Übrigens handelt sich um Debian!


----------



## Till (22. März 2012)

Schau Dir mal Kapitel 20.2 des Debian Tutorials an:

The Perfect Server - Debian Squeeze (Debian 6.0) With BIND & Dovecot [ISPConfig 3] - Page 6 | HowtoForge - Linux Howtos and Tutorials

dort steht wie squirrelmail aufgerufen wird und zwar über einen Alias und keinen symlink. Das ist bei phpmyadmin und roundcube genauso. Die Dateien liegen alle in /etc/apache2/conf.d/


----------



## lusim (22. März 2012)

Okay,... Danke für den Hinweis.
Leider finde ich da nirgends eine entsprechende Datei, bin jetzt alle durchgegangen, aber ein verweis auf phpMyAdmin oder roundcube habe ich nicht gefunden.

Vielen Dank für euere Bemühungen.


----------



## Till (22. März 2012)

Die Dateien werden von apt während der Installation der Pakete erstellt wenn Du wie im Tutorial beschrieben auswählst dass die Pakete für apache2 konfiguriert werden sollen. Wenn Du das nicht ausgewählt hast, dann legt apt die Dateien nicht an und folglich kannst Du auch nicht auf phpmyadmin zugreifen.

Du kannst mit:

dpkg-reconfigure phpmyadmin

apt anweisen das Paket neu zu konfigurieren und da´bei auswählen dass er es für apache2 konfigurieren soll.


----------



## lusim (22. März 2012)

phpMyAdmin funktioniert, ist aber nur über phpmyadmin und nicht phpMyAdmin erreichbar.
Gleiches gilt für roundcube, ausser das ich dafür noch den log suche da ich dort einen 500er bekommen.


----------



## Till (22. März 2012)

Mach bitte das rekonfigure wie beschrieben damit der die Datei anlegt.

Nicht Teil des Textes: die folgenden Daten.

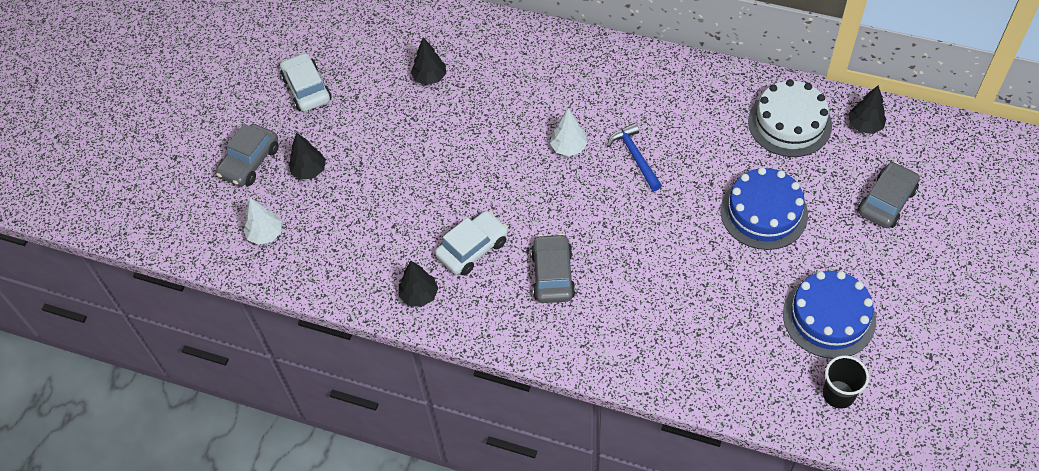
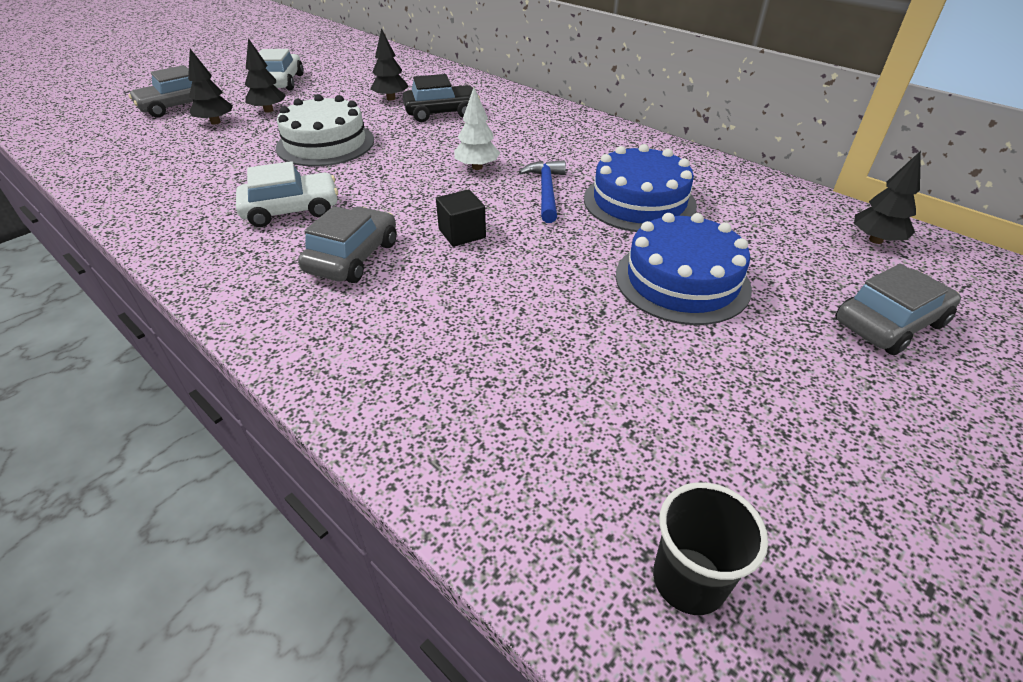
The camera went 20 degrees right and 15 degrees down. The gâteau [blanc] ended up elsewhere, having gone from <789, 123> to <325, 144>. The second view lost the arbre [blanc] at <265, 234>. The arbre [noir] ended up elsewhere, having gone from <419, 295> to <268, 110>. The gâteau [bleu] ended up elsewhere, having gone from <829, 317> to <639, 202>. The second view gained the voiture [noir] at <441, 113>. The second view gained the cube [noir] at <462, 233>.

Danch kannst Du dann in der Datei einen 2. Alias für die andere Schreibweise einfügen.



> Gleiches gilt für roundcube, ausser das ich dafür noch den log suche da ich dort einen 500er bekommen.


Der Fehler steht im error.log der webseite, über die Du roundcube aufgerufen hast. Vermutlich nutzt die Webseite php-fcgi (was auch die beste Wahl ist) aber Du hast die Änderungen zu PHP wie im Tutorial für squirrelmail beschrieben nicht in der roundcube.conf vorgenommen, so dass roundcube noch über fastcgi und nicht über mod_php läuft. Das ist notwendig da das roundcube Paket von Debian nicht in /var/www sondern /usr/share/ installiert ist.


----------



## lusim (24. März 2012)

Hallo,

die conf Datein habe ich jetzt angelegt und auch soweit wir möglich die Einstellungen von roundcube an squirremail angepasst.
Dennoch der 500ter und ich finde auch nicht dne Error Log in dem User Log finde ich es nicht.

Wo stelle ich einzelnt noch mod_php für roundcube ein, die Zeilen aus dem HowTo habe ich eingefügt!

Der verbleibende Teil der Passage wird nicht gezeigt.